Minimum Exadata storage software requirements are still applicable of course, so you may still need to patch your Exadata machine(s) first

 

Here is why IB partitioning is important in many cases and why you may want to consider it seriously.

With IB partitioning it is now possible to prevent Exadata Oracle RAC nodes from one cluster from communicating via InfiniBand (IB) fabric (used for Exadata RAC clusters interconnect) with the nodes belonging to any other Oracle RAC clusters on the same Exadata machine, or even with any remote RAC nodes on another IB "daisy-chained" Exadata machines.

 

Exadata machines since their early incarnations going back to 2008+ era were fast, extremely fast actually, yet not extremely cheap in terms of hardware, software and service costs.

As a result of extreme performance at somewhat premium price Exadata machines were often times , well .. shared ... between different lines of business within the same company or even between several external customers. Such sharing had been handled with either several Oracle RAC clusters or with several ASM disk-groups created for the same cluster on either Bare Metal or Virtualized Exadata machines.

This approach is indeed providing certain level of isolation although all cluster node to cluster node and cluster node to the storage cells communication had been occurring over the same Infiniband (IB) partition with the same (default !) IB partition key that was shared by ALL Exadata machines in the world !

The good news with the new IB partitioning capability is that cluster nodes (BM and VM) could be forced to only communicate with the nodes from the same RAC cluster and/or a dedicated set of the storage cells.

What makes it even better is that this new "world order" could be equally enforced on any previously deployed Exadata as well as any new Exadata deployment as of April 2016.

 

Once IB partitioning is configured and enforced the RAC nodes could only communicate to the members of the same IB partition, without even being aware of any other nodes on the same Exadata machine.

Same is true for the "compute nodes-to-storage cells" IB communication, once storage IB partition keys are are created and assigned the compute nodes belonging to any set of storage IB keys will be allowed to communicate only with the storage cells that were assigned the same IB P-key.

 

This is clearly the concept that Facebook would not tolerate , but when it comes to Exadata cluster nodes cluster communication it makes perfect sense indeed.

This major Exadata security enhancements that was made rather silently, yet it may need be considered seriously for the Exadata environments where data from multiple business lines / customers could be co-hosted.

 

Below is a quote from the MOS document that describes this "walled English garden" approach to cluster interconnect communication quite well:

"Every Node within the infiniBand fabric has a partition key table which may be viewed under /sys/class/infiniband/mlx4_0/ports/[1-2]/pkeys.
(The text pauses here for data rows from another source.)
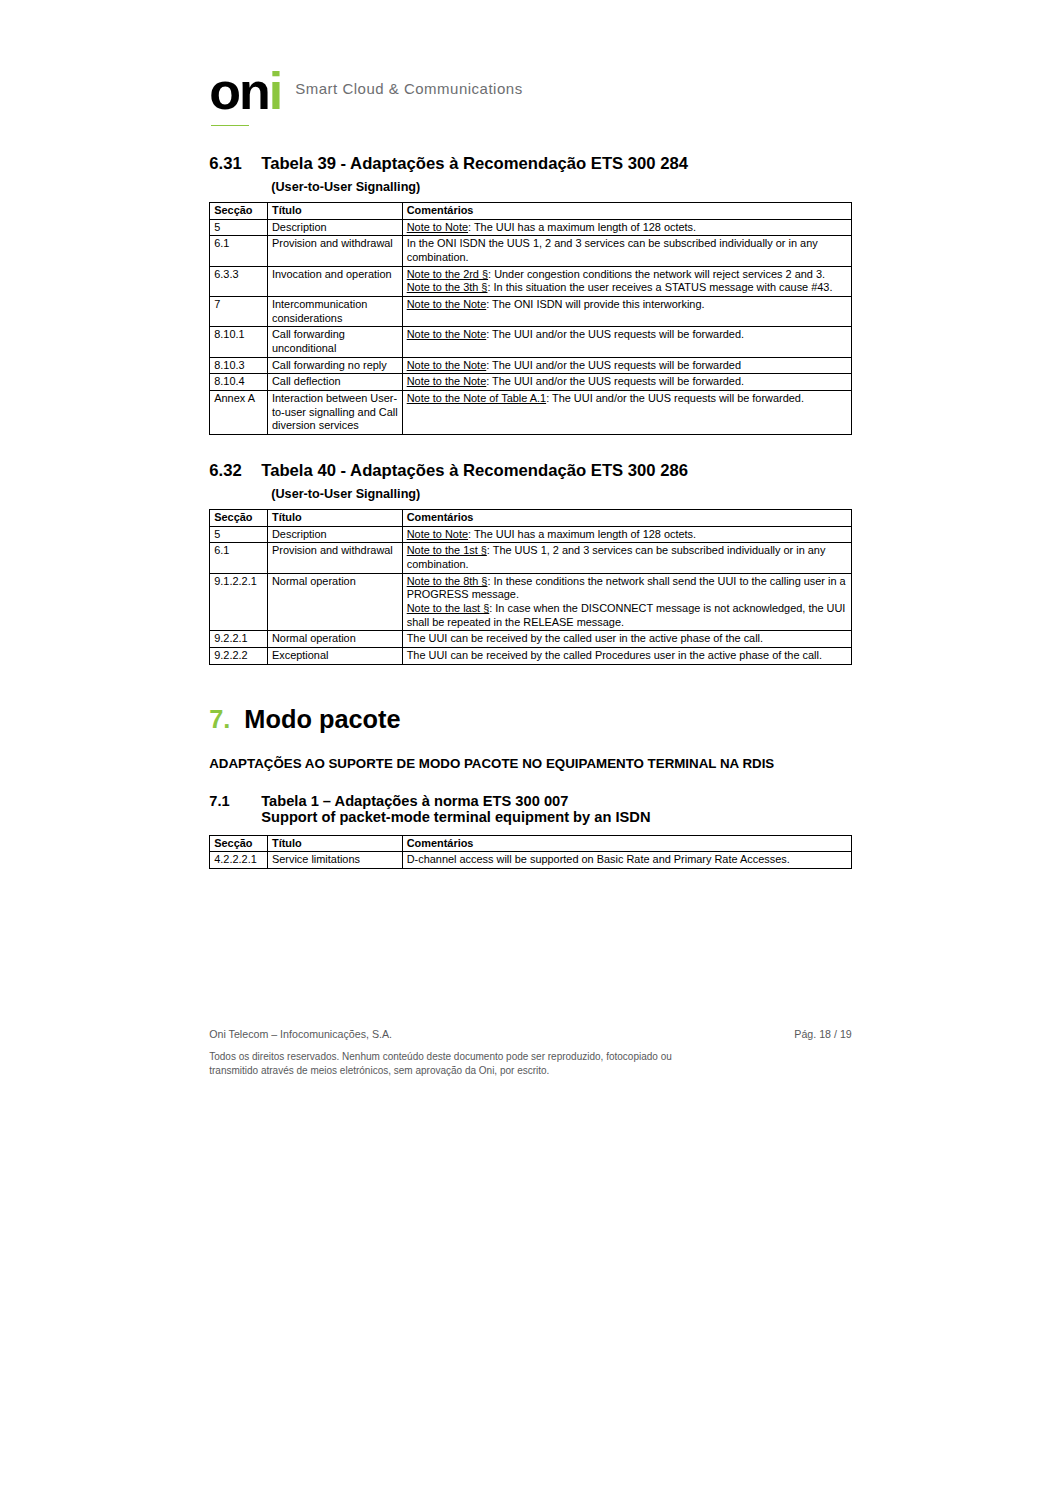oni
Smart Cloud & Communications
6.31 Tabela 39 - Adaptações à Recomendação ETS 300 284
(User-to-User Signalling)
| Secção | Título | Comentários |
| --- | --- | --- |
| 5 | Description | Note to Note : The UUI has a maximum length of 128 octets. |
| 6.1 | Provision and withdrawal | In the ONI ISDN the UUS 1, 2 and 3 services can be subscribed individually or in any combination. |
| 6.3.3 | Invocation and operation | Note to the 2rd § : Under congestion conditions the network will reject services 2 and 3. Note to the 3th § : In this situation the user receives a STATUS message with cause #43. |
| 7 | Intercommunication considerations | Note to the Note : The ONI ISDN will provide this interworking. |
| 8.10.1 | Call forwarding unconditional | Note to the Note : The UUI and/or the UUS requests will be forwarded. |
| 8.10.3 | Call forwarding no reply | Note to the Note : The UUI and/or the UUS requests will be forwarded |
| 8.10.4 | Call deflection | Note to the Note : The UUI and/or the UUS requests will be forwarded. |
| Annex A | Interaction between User-to-user signalling and Call diversion services | Note to the Note of Table A.1 : The UUI and/or the UUS requests will be forwarded. |
6.32 Tabela 40 - Adaptações à Recomendação ETS 300 286
(User-to-User Signalling)
| Secção | Título | Comentários |
| --- | --- | --- |
| 5 | Description | Note to Note : The UUI has a maximum length of 128 octets. |
| 6.1 | Provision and withdrawal | Note to the 1st § : The UUS 1, 2 and 3 services can be subscribed individually or in any combination. |
| 9.1.2.2.1 | Normal operation | Note to the 8th § : In these conditions the network shall send the UUI to the calling user in a PROGRESS message. Note to the last § : In case when the DISCONNECT message is not acknowledged, the UUI shall be repeated in the RELEASE message. |
| 9.2.2.1 | Normal operation | The UUI can be received by the called user in the active phase of the call. |
| 9.2.2.2 | Exceptional | The UUI can be received by the called Procedures user in the active phase of the call. |
7. Modo pacote
ADAPTAÇÕES AO SUPORTE DE MODO PACOTE NO EQUIPAMENTO TERMINAL NA RDIS
7.1 Tabela 1 – Adaptações à norma ETS 300 007 Support of packet-mode terminal equipment by an ISDN
| Secção | Título | Comentários |
| --- | --- | --- |
| 4.2.2.2.1 | Service limitations | D-channel access will be supported on Basic Rate and Primary Rate Accesses. |
Oni Telecom – Infocomunicações, S.A.
Pág. 18 / 19
Todos os direitos reservados. Nenhum conteúdo deste documento pode ser reproduzido, fotocopiado ou transmitido através de meios eletrónicos, sem aprovação da Oni, por escrito.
Every Queue Pair(QP) of the node has an index (P_Key) associated with it that maps to an entry in that table. Whenever a packet is sent from the QP’s send queue, the indexed P_Key is attached with it. Whenever a packet is received on the QP’s receive queue, the indexed P_Key is compared with that of the incoming packet. If it does not match, the packet is silently discarded. The receiving Channel Adapter does not know it arrived and the sending Channel Adapter gets no acknowledgement as well that it was received. The sent packet simply gets manifested as a lost packet. It is only when the P_Key of the incoming packet matches the indexed P_Key of the QP’s receive queue, a handshake is made and the packet is accepted and an acknowledgment is sent to the sending channel adapter. This is how only members of the same partition are able to communicate with each other and not with hosts that are not members of that partition (which means those hosts that does not have that P_Key in their partition table)."